The centerpiece will be an 850,000-sf open-air, Mediterranean-style upscale retail center anchored by Nordstrom and Neiman-Marcus. But there will be much more to the complex.

Also slated is a five-story building with 110,000 sf of class A office and 25,000 sf of ground-floor retail. Named this week to handle the office leasing was USAA Realty Co., the Arlington, VA-headquartered subsidiary of the USAA insurance and financial services firm. The USAA unit is also leasing the 263,000-sf Columbus Center office project, in Coral Gables as well.

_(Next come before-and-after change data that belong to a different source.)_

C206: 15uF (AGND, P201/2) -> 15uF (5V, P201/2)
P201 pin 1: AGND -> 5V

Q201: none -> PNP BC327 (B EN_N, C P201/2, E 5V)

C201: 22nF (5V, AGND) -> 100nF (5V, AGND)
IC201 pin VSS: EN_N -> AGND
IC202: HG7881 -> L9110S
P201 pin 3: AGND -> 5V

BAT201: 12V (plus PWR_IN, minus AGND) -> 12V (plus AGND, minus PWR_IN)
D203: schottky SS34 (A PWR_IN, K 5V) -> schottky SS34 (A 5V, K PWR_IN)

Site work has commenced on the retail section of Merrick Park, with ground-breaking on the office building scheduled by year end. Also planned for the parcel are twin luxury apartment buildings. Project components will begin delivery in 2002.

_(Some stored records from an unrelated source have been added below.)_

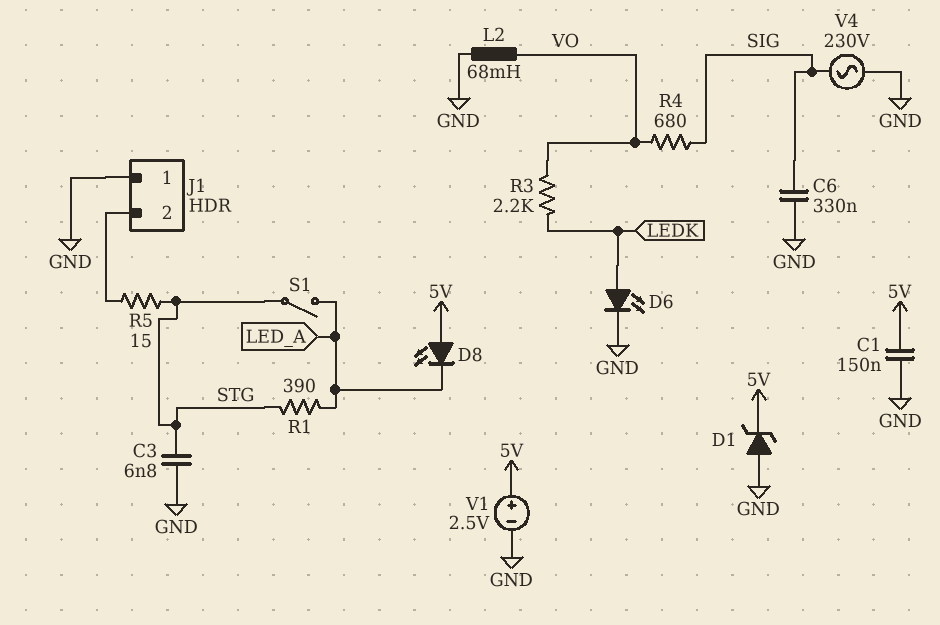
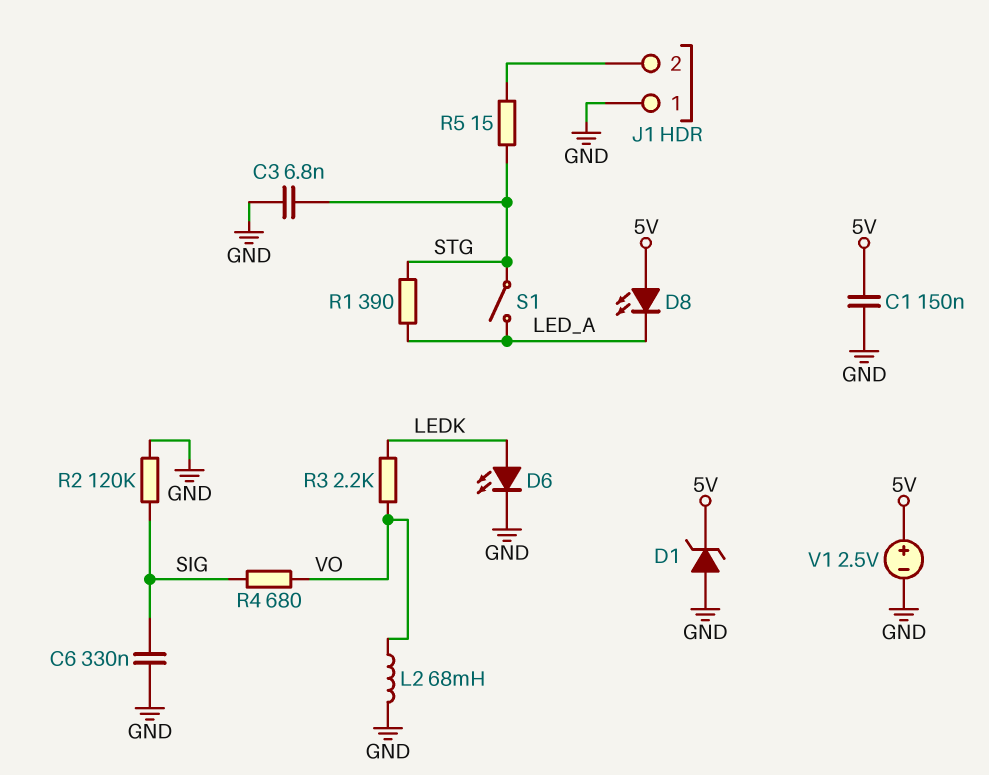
R2: none -> 120k (GND, SIG)
V4: AC 230V (GND, SIG) -> none

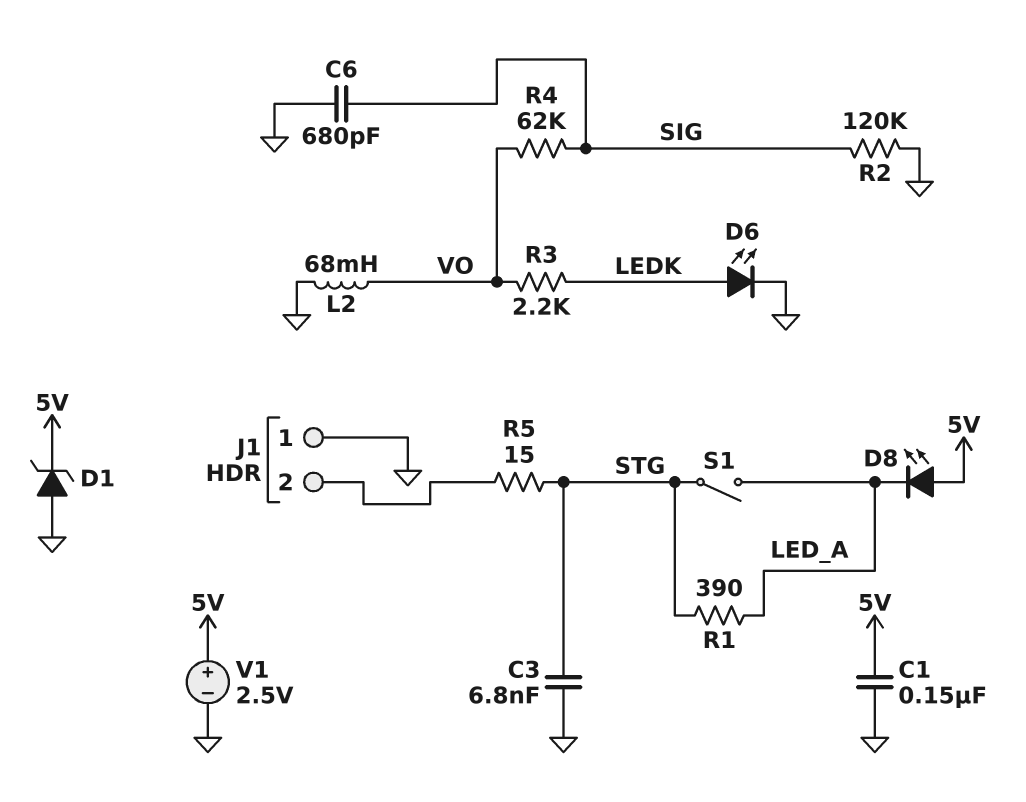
C6: 330nF (GND, SIG) -> 680pF (GND, SIG)
R4: 680 (SIG, VO) -> 62k (SIG, VO)

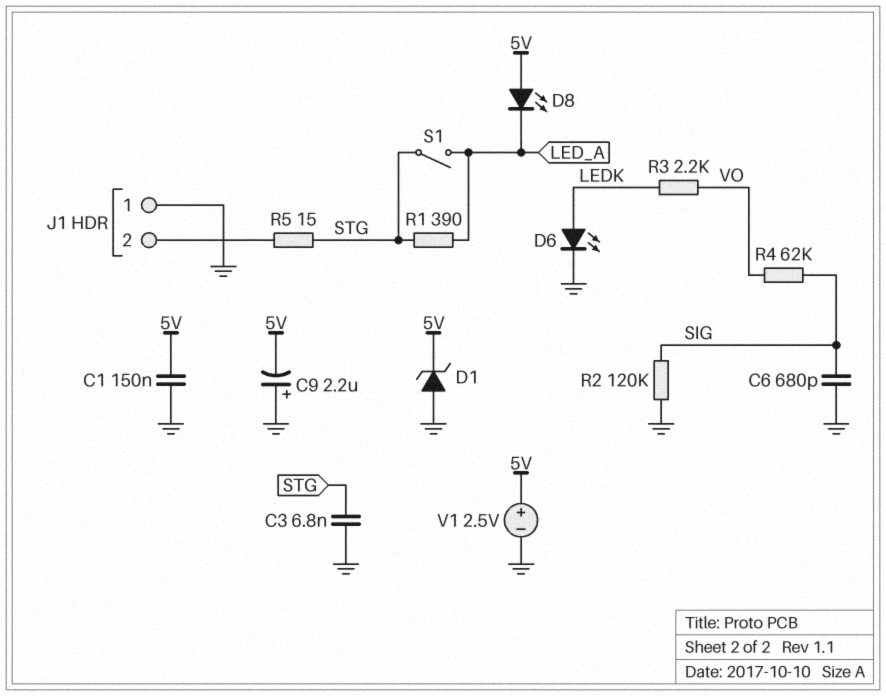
C9: none -> 2.2uF (plus GND, minus 5V)
L2: 68mH (GND, VO) -> none

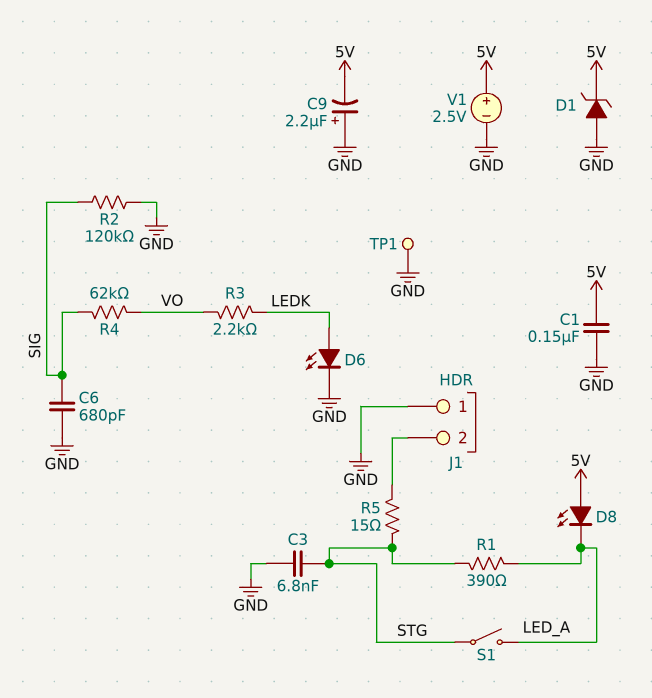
TP1: none -> test point (GND)

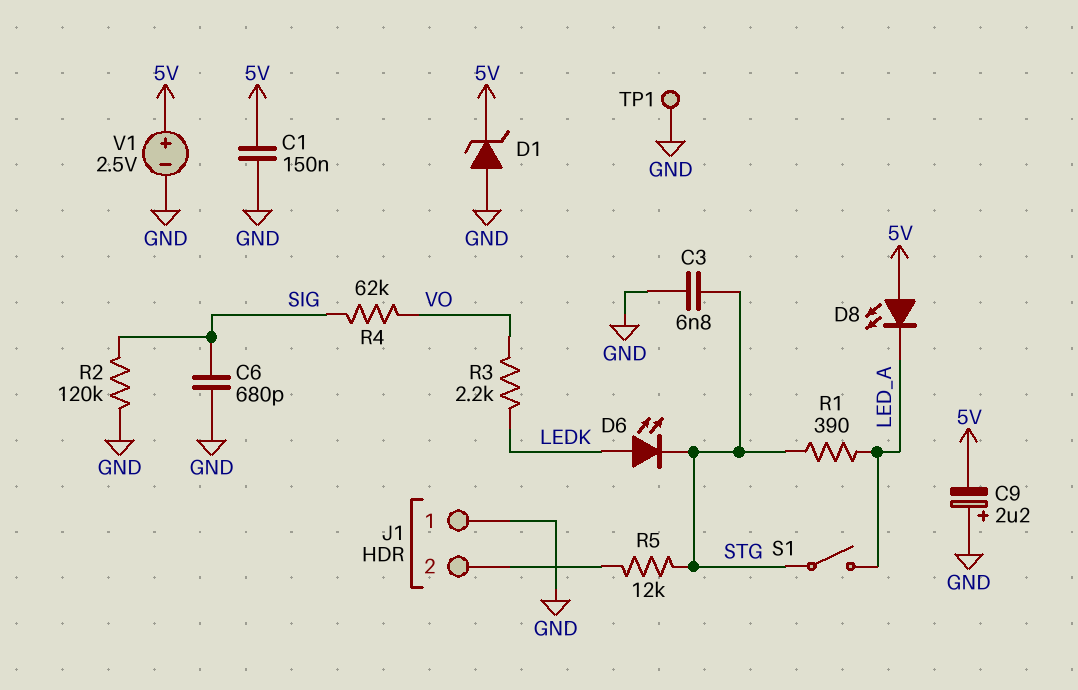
D6: LED (A LEDK, K GND) -> LED (A LEDK, K STG)
R5: 15 (J1/2, STG) -> 12k (J1/2, STG)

Retail rents in Coral Gables have recently been averaging $31.50 per sf, by far the most expensive in Miami-Dade, according to Trammell Crow Co. But the store vacancy rate is also the highest at 15.7%. Local office rents average $24.49 per sf, and the vacancy rate is 7.12%.

Retail rents in the Kendall submarket only average $14.77 per sf but the store vacancy rate is just 2.2%, which may be encouraging Rouse to pursue development of Kendalltown Center.

Preliminary plans for a 158-acre parcel between SW 88th and SW 96th Streets in West Kendall have already been OKd by Miami-Dade's Planning Advisory Board and are now being reviewed by the appropriate state agencies.

Although the anchor element will be a 1.35 million-sf shopping mall, the Kendalltown plat also sets aside land for constructing 400,000 sf of offices, 200 units of seniors housing, a 2,400-seat movie multiplex and a 200-room hotel.

Already home to Dadeland Mall and the more recently completed nearby Dadeland Center, Kendall is seen as growing to the point where it could accept a development as large as Kendalltown.